I was looking for a different Christmas film to watch, and this gentle MGM family movie directed by Roy Rowland, set in a small Norwegian-American community in Wisconsin and released just after the end of the Second World War, fits the bill perfectly. It was recently released in Warner Archive and is also sometimes shown on TCM. (I suppose it isn’t a Christmas film strictly speaking, but a lot of the story takes place around the season.) I’m not going to write a long review but just thought I’d post a couple of pictures, a link to the amusing trailer for the film, and a few brief thoughts – and wish everyone who visits my blog a happy and peaceful break.

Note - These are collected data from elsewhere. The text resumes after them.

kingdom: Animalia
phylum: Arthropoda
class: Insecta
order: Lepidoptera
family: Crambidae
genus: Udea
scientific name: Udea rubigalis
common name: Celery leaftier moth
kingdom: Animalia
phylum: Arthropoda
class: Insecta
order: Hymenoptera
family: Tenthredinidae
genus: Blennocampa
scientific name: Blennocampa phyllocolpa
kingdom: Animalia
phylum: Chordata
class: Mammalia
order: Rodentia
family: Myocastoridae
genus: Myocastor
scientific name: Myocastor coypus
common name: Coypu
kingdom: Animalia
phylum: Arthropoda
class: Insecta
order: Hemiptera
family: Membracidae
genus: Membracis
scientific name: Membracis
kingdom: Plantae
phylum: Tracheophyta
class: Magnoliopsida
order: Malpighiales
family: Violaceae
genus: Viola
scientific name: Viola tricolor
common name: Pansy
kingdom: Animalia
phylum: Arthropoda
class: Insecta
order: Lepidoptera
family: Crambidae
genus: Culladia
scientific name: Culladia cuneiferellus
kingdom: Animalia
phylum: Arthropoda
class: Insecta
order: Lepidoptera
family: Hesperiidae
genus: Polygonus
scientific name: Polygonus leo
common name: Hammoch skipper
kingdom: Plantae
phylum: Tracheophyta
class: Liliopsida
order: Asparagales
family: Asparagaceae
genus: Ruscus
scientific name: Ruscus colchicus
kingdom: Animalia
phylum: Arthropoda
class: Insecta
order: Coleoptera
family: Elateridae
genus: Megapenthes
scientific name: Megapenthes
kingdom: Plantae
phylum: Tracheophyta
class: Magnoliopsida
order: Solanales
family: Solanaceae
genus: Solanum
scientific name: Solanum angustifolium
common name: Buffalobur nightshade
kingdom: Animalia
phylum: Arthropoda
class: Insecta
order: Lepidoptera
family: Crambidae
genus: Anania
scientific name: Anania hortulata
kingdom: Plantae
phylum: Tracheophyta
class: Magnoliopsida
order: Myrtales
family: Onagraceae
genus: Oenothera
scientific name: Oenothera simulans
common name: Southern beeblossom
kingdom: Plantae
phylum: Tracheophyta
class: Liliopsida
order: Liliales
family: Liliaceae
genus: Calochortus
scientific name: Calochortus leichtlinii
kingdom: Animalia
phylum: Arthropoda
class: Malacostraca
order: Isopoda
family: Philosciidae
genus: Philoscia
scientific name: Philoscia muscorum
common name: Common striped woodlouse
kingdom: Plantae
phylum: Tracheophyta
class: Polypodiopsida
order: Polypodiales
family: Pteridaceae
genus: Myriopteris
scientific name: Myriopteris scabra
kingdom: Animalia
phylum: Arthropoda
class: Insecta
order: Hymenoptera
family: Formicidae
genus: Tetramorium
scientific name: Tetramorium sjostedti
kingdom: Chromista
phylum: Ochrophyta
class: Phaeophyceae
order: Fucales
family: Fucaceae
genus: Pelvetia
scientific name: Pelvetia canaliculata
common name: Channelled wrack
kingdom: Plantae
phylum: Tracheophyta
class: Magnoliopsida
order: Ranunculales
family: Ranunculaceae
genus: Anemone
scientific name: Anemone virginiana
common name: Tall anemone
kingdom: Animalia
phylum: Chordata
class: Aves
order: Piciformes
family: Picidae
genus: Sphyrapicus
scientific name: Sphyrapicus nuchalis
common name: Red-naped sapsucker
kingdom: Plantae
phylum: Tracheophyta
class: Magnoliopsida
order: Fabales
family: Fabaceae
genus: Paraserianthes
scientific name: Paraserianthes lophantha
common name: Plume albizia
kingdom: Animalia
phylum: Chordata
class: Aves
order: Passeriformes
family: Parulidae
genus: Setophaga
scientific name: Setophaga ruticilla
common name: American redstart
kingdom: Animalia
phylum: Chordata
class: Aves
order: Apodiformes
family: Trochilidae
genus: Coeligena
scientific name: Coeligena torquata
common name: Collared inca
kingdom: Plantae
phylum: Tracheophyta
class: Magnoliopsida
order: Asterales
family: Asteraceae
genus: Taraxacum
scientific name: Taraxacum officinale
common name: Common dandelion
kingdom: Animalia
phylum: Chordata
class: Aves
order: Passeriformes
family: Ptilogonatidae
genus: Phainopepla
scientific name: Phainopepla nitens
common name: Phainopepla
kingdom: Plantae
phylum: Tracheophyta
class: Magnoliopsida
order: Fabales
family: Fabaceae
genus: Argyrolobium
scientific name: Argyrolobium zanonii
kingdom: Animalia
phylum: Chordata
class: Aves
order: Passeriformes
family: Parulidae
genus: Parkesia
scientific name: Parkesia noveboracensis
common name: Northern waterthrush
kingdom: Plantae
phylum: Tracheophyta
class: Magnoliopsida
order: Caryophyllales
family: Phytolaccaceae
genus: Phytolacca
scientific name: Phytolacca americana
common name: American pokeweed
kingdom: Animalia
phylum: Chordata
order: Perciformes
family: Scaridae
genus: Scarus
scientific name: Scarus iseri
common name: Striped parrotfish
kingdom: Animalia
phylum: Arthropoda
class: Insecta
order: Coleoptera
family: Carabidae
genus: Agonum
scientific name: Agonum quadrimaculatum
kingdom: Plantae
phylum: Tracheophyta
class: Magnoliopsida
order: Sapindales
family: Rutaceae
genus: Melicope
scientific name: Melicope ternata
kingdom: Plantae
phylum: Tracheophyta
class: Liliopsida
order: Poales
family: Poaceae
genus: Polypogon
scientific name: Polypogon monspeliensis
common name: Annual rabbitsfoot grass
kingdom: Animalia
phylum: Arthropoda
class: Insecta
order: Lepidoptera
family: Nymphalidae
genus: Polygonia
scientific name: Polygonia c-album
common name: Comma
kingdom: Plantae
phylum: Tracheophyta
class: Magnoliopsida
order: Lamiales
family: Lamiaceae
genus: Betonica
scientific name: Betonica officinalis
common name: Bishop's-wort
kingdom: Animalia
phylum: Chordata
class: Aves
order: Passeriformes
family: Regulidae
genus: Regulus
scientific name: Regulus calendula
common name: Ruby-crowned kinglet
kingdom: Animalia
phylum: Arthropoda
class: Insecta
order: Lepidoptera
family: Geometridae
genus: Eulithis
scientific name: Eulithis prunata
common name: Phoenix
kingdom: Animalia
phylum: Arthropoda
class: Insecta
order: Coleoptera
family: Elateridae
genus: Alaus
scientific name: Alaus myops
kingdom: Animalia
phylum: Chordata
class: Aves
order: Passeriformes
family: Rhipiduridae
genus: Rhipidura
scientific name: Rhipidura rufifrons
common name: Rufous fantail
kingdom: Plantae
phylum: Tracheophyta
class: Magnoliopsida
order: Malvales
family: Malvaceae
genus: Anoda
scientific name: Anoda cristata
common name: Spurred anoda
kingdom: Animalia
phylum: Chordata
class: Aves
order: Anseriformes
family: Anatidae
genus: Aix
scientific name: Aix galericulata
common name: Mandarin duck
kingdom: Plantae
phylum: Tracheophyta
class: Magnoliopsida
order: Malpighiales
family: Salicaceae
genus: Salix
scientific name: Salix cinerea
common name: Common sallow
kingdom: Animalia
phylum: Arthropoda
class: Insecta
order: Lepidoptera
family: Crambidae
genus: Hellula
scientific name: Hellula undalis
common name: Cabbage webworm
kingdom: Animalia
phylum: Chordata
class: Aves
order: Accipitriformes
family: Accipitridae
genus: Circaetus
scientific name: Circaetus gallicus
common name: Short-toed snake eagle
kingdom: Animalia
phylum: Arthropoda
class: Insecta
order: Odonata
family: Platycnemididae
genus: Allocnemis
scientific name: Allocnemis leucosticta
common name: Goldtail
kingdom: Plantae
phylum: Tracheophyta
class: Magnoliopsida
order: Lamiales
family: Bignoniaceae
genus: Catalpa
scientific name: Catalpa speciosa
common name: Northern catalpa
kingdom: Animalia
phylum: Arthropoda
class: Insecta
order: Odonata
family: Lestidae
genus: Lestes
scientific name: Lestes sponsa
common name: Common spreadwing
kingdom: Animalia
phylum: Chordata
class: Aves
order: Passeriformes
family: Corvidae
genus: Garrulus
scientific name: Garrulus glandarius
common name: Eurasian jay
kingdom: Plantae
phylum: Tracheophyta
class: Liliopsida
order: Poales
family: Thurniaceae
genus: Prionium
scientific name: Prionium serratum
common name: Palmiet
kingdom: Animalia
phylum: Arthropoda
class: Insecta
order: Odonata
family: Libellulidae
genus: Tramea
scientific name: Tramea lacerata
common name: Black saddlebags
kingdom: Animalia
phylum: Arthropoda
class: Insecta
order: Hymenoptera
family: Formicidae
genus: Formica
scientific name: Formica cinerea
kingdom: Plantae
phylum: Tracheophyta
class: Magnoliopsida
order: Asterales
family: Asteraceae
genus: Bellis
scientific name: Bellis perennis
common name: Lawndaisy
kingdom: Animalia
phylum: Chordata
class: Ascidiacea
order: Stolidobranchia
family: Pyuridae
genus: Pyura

Margaret O’Brien stars as a little girl living on a farm, Selma, with Edward G Robinson (playing a role worlds away from his gangster image) and Agnes Moorehead as her parents. Scripted by Dalton Trumbo from a novel by George Victor Martin, the film has a wistful quality to it and, although it is a loving portrait of small town life, it also shows the frustrations of such an existence. The story centres on Selma and the small events of her life – her games and arguments with her cousin, Arnold (Jackie “Butch” Jenkins), a late-night glimpse of a circus passing through the town and her excitement when her father tells her that the newborn calf is hers to bring up. It’s a warm family background and the relationship between Robinson, Moorehead and O’Brien is convincing and loving – the parents don’t have enough money and have to work hard, but support each other through it all.
But there are also enough suggestions of the adult world to stop it all becoming too sweet, in particular the recurring brief hints of a tragedy involving a mentally ill neighbour girl, Ingeborg (Dorothy Morris) – we are never told exactly what happens to her and have to fill in the gaps ourselves. There are also plenty of mentions of the war. I think the whole cast is very good, including Frances Gifford as the new school teacher and James Craig as the local newspaper editor who falls in love with her. This is really a film you have to be in the right mood for, as most of it is slow-moving and not very eventful, except for occasional dramatic set pieces like a farm fire – but I enjoyed its dreamy quality and gentle atmosphere.
The film has an enjoyable trailer, with a mischievous appearance by Spencer Tracy (who isn’t in the film itself) explaining that he doesn’t want to appear in a movie with O’Brien because he thinks she would steal too many scenes!